DENVER -- Condominium owner Jon Harris can’t walk in his own kitchen without fear of tiles cracking beneath his feet. “The tiles are coming loose because they were not installed properly,” He said.
He has spent the last decade of his life dealing with repairs inside his unit at The Point Condominiums in the Five Points neighborhood.
Workers have spent the last six months making repairs to every condo at the complex because of drainage issues that caused some units to flood. “I just thought nobody would sell anything like this, if it was substandard construction you wouldn`t sell that to anybody because it would just be wrong,” Harris said. After his homeowners association settled a lawsuit with the builder, Harris became president of “Build our Homes Right.”
The consumer group is dead set against a measure introduced in the Colorado legislature on Tuesday that would reduce lawsuits against home builders. “I would say the way to solve this is to stop building crap! Start building quality construction and the lawsuits go away,” insisted Harris.
The controversial legislation is sponsored by Senate Majority Leader Mark Scheffel, R-Parker, and Sen. Jessie Ulibarri, D-Adams County, as well as House Minority Leader Brian DelGrosso, R-Loveland, and Jonathon Singer, D-Longmont.

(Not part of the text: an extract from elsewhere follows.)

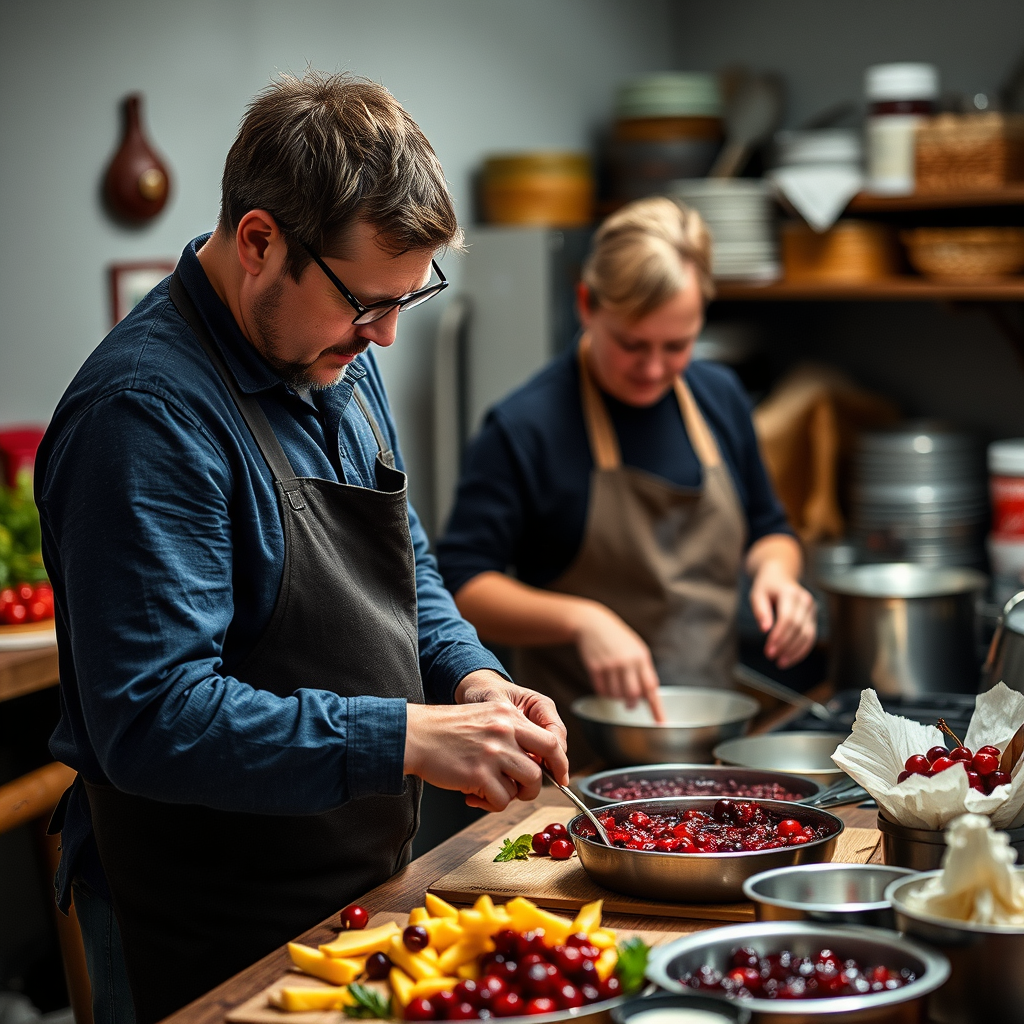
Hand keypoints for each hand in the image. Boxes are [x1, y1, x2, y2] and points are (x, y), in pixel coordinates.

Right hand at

The lawmakers say their measure will promote affordable housing, especially in the condominium market. A report by Metrostudy found in 2014 new for-sale condo units only made up 4 percent of overall new home starts in the Denver metro area versus a historical norm of 20 percent. Builders and developers blame the decline on lawsuits over construction. “We`re hoping that the legislation would allow a level playing field, said developer Chris Elliott.
Elliott also said builders are spending $10,000 per unit just to cover the insurance on townhomes that sell in the mid $200,000 range. “It just becomes too expensive within the marketplace to build this type of product,” said Elliott.
“Everybody would love to see insurance rates go down,” said Scheffel, who believes his bill will reduce insurance rates by forcing arbitration on homeowners before they could sue. "Where parties can get together and work things out. That`s part of our system now, whether it`s mediation, arbitration so sure we`re going to encourage that."
Critics like attorney Cass McKenzie, who has represented homeowners, said the measure will just shift legal liability from builders to homeowners. “Forced arbitration on these homeowners could cost tens of thousands to them that they don`t have,” said McKenzie. In addition, McKenzie says condo owners don’t want to trade a jury for an arbitrator because he says the measure will allow builders to pick the arbitrator. “They want to tell you this is the arbitrator that`s going to decide our claims. The problem is it`ll be an arbitrator they`re using over and over again.”
Senator Scheffel said there’s no reason to fear arbitrators will be biased. “I don`t see that at all. Arbitrators, this is how they make their living, so they`re desirous of being non-biased.”
An economist hired by “Build our Homes Right” complained the measure will do nothing to address construction defects.
Pat Pacey, a Boulder-based economist, did a study that found a lack of condo construction isn’t because of high insurance rates to builders, but because of low demand. “There`s more money to be made in building apartments right now then there are in building condos,” said Pacey.
She said many millennials can’t afford condos and would rather rent. But developers like Chris Elliot dispute that. “There`s a continuous demand for homes particularly at the lower end of the price point.”
Reduce lawsuits and Senator Scheffel said builders will increase condo development. “You`ve got people saying 'hey, we would love to afford our own affordable home in these areas and we simply can`t.'”
Critics like condo owner Jon Harris believe builders are falsely promising more affordable housing to avoid accountability. “If you give home builders a free pass, they`ll build more crap,” predicted Harris.
Homeowners have six years to sue a builder if they discover new construction defects. A separate bill pending in the legislature would reduce the statute of limitations to three years.